## Directions:
Print all of the data exactly as written.

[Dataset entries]
● ● ●
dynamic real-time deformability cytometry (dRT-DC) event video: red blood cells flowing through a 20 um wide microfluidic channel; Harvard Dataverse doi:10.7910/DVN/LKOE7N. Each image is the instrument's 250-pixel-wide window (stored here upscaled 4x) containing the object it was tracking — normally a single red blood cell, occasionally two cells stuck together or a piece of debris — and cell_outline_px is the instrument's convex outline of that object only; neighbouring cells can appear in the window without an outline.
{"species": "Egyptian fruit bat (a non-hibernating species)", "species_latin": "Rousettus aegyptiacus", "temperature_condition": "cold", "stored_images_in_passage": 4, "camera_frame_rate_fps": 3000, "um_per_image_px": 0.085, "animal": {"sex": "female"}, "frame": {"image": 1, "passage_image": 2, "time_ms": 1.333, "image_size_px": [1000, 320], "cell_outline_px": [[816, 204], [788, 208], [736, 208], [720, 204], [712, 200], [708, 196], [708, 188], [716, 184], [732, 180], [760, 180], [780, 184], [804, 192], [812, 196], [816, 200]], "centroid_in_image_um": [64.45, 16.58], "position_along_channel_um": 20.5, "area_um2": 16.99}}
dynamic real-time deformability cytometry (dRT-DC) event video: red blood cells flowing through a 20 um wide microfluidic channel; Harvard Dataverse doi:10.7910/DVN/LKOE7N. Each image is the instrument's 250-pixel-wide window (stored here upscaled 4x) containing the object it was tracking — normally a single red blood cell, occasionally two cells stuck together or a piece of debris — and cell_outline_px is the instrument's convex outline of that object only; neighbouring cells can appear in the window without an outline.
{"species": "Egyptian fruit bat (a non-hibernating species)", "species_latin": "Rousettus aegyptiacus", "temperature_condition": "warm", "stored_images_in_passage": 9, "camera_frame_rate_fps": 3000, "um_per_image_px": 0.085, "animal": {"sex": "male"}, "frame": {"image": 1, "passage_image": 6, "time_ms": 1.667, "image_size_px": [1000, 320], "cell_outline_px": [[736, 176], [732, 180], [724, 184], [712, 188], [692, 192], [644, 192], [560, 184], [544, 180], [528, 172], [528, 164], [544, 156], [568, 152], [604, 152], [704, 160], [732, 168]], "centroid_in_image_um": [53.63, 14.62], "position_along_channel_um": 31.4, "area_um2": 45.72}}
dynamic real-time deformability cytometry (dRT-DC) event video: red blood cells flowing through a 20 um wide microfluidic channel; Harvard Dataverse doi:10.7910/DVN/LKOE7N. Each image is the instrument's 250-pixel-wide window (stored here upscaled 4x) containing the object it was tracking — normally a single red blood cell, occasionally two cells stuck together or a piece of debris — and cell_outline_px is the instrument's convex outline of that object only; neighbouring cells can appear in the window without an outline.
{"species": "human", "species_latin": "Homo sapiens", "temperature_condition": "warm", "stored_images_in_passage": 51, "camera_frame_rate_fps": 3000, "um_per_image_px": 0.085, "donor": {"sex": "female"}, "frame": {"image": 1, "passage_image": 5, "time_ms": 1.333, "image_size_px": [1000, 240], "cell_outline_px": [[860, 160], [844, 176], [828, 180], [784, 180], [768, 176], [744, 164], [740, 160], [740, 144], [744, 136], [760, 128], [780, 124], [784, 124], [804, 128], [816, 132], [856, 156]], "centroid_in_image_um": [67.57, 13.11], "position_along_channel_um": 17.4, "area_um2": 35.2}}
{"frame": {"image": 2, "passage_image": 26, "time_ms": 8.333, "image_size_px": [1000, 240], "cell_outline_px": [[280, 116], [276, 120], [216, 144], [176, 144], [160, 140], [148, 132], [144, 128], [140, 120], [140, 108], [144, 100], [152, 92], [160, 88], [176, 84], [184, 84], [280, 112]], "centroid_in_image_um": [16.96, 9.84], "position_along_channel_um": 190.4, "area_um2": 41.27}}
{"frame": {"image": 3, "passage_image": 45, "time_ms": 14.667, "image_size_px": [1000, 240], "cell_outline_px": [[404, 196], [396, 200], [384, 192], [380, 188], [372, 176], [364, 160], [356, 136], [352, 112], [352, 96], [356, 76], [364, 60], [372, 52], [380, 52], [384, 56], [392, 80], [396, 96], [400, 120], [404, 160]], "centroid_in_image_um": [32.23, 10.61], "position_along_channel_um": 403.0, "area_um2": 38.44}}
● ● ●
## Exercise solution:
dynamic real-time deformability cytometry (dRT-DC) event video: red blood cells flowing through a 20 um wide microfluidic channel; Harvard Dataverse doi:10.7910/DVN/LKOE7N. Each image is the instrument's 250-pixel-wide window (stored here upscaled 4x) containing the object it was tracking — normally a single red blood cell, occasionally two cells stuck together or a piece of debris — and cell_outline_px is the instrument's convex outline of that object only; neighbouring cells can appear in the window without an outline.
{"species": "Egyptian fruit bat (a non-hibernating species)", "species_latin": "Rousettus aegyptiacus", "temperature_condition": "cold", "stored_images_in_passage": 4, "camera_frame_rate_fps": 3000, "um_per_image_px": 0.085, "animal": {"sex": "female"}, "frame": {"image": 1, "passage_image": 2, "time_ms": 1.333, "image_size_px": [1000, 320], "cell_outline_px": [[816, 204], [788, 208], [736, 208], [720, 204], [712, 200], [708, 196], [708, 188], [716, 184], [732, 180], [760, 180], [780, 184], [804, 192], [812, 196], [816, 200]], "centroid_in_image_um": [64.45, 16.58], "position_along_channel_um": 20.5, "area_um2": 16.99}}
dynamic real-time deformability cytometry (dRT-DC) event video: red blood cells flowing through a 20 um wide microfluidic channel; Harvard Dataverse doi:10.7910/DVN/LKOE7N. Each image is the instrument's 250-pixel-wide window (stored here upscaled 4x) containing the object it was tracking — normally a single red blood cell, occasionally two cells stuck together or a piece of debris — and cell_outline_px is the instrument's convex outline of that object only; neighbouring cells can appear in the window without an outline.
{"species": "Egyptian fruit bat (a non-hibernating species)", "species_latin": "Rousettus aegyptiacus", "temperature_condition": "warm", "stored_images_in_passage": 9, "camera_frame_rate_fps": 3000, "um_per_image_px": 0.085, "animal": {"sex": "male"}, "frame": {"image": 1, "passage_image": 6, "time_ms": 1.667, "image_size_px": [1000, 320], "cell_outline_px": [[736, 176], [732, 180], [724, 184], [712, 188], [692, 192], [644, 192], [560, 184], [544, 180], [528, 172], [528, 164], [544, 156], [568, 152], [604, 152], [704, 160], [732, 168]], "centroid_in_image_um": [53.63, 14.62], "position_along_channel_um": 31.4, "area_um2": 45.72}}
dynamic real-time deformability cytometry (dRT-DC) event video: red blood cells flowing through a 20 um wide microfluidic channel; Harvard Dataverse doi:10.7910/DVN/LKOE7N. Each image is the instrument's 250-pixel-wide window (stored here upscaled 4x) containing the object it was tracking — normally a single red blood cell, occasionally two cells stuck together or a piece of debris — and cell_outline_px is the instrument's convex outline of that object only; neighbouring cells can appear in the window without an outline.
{"species": "human", "species_latin": "Homo sapiens", "temperature_condition": "warm", "stored_images_in_passage": 51, "camera_frame_rate_fps": 3000, "um_per_image_px": 0.085, "donor": {"sex": "female"}, "frame": {"image": 1, "passage_image": 5, "time_ms": 1.333, "image_size_px": [1000, 240], "cell_outline_px": [[860, 160], [844, 176], [828, 180], [784, 180], [768, 176], [744, 164], [740, 160], [740, 144], [744, 136], [760, 128], [780, 124], [784, 124], [804, 128], [816, 132], [856, 156]], "centroid_in_image_um": [67.57, 13.11], "position_along_channel_um": 17.4, "area_um2": 35.2}}
{"frame": {"image": 2, "passage_image": 26, "time_ms": 8.333, "image_size_px": [1000, 240], "cell_outline_px": [[280, 116], [276, 120], [216, 144], [176, 144], [160, 140], [148, 132], [144, 128], [140, 120], [140, 108], [144, 100], [152, 92], [160, 88], [176, 84], [184, 84], [280, 112]], "centroid_in_image_um": [16.96, 9.84], "position_along_channel_um": 190.4, "area_um2": 41.27}}
{"frame": {"image": 3, "passage_image": 45, "time_ms": 14.667, "image_size_px": [1000, 240], "cell_outline_px": [[404, 196], [396, 200], [384, 192], [380, 188], [372, 176], [364, 160], [356, 136], [352, 112], [352, 96], [356, 76], [364, 60], [372, 52], [380, 52], [384, 56], [392, 80], [396, 96], [400, 120], [404, 160]], "centroid_in_image_um": [32.23, 10.61], "position_along_channel_um": 403.0, "area_um2": 38.44}}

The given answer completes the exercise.